Twenty years ago before the term 'Gastro pub' was even invented a few individuals with backgrounds in high end high profile restaurants set out in business for themselves by renting pubs and turning them into something really special and different. They opened simple, visionary, entrepreneurially driven businesses serving good value but generally excellently prepared, robustly presented, fresh produce on plates alongside beers - and for the first time great wine lists - to an appreciative audience of customers who'd had enough of stinky, sticky carpeted 'traditional' boozers doing deep fried sausages and chips in baskets and stupidly snobby ridiculously overpriced nouvelle cuisine.
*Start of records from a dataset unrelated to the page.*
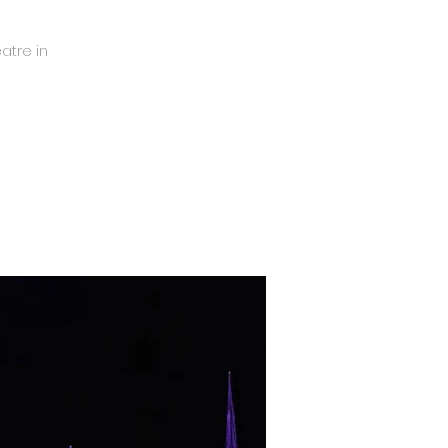
eatre in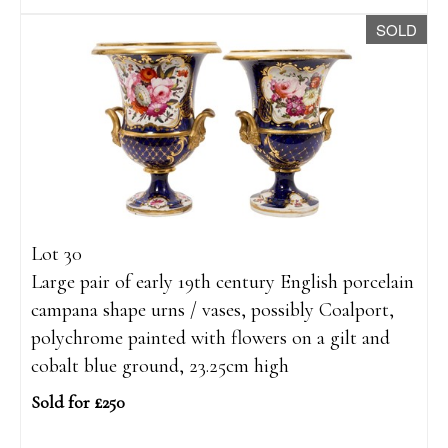
SOLD
Lot 30
Large pair of early 19th century English porcelain
campana shape urns / vases, possibly Coalport,
polychrome painted with flowers on a gilt and
cobalt blue ground, 23.25cm high
Sold for £250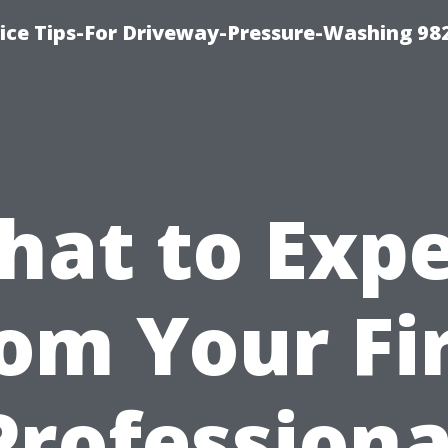
ce Tips-For Driveway-Pressure-Washing 98
hat to Expe
om Your Fi
Professiona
For a brief few years it seemed there was a revolution taking place in British catering. Britain became touted as the food capital of the world, with the most diverse, stimulating and exciting menus being served in the quirkiest, most interesting bars restaurant and eateries. Britain was clawing its way from the depths of international culinary banality it had sunk to since the turn of the 19th century and two world wars seemed to have knocked the stuffing out of our unique food heritage.
Then corporate behemoths came along, name no names err Whitbread, Allied Domecq, Bass, and they saw the future; took the principal ideas, copied the individualist lively small businesses, dumbed it down, and stamped it out in every high street across the green and pleasant land.
Jonathan Meades was an early detractor, describing it in his Sunday Times column as early as 1996 as the "Giga Brewers" bringing the rise of culinary quality in Britain to an abrupt halt by setting a lowest common denominator of boil in the bag posing as good food and creating the national catering equivalent of Boots the Chemists on every high street.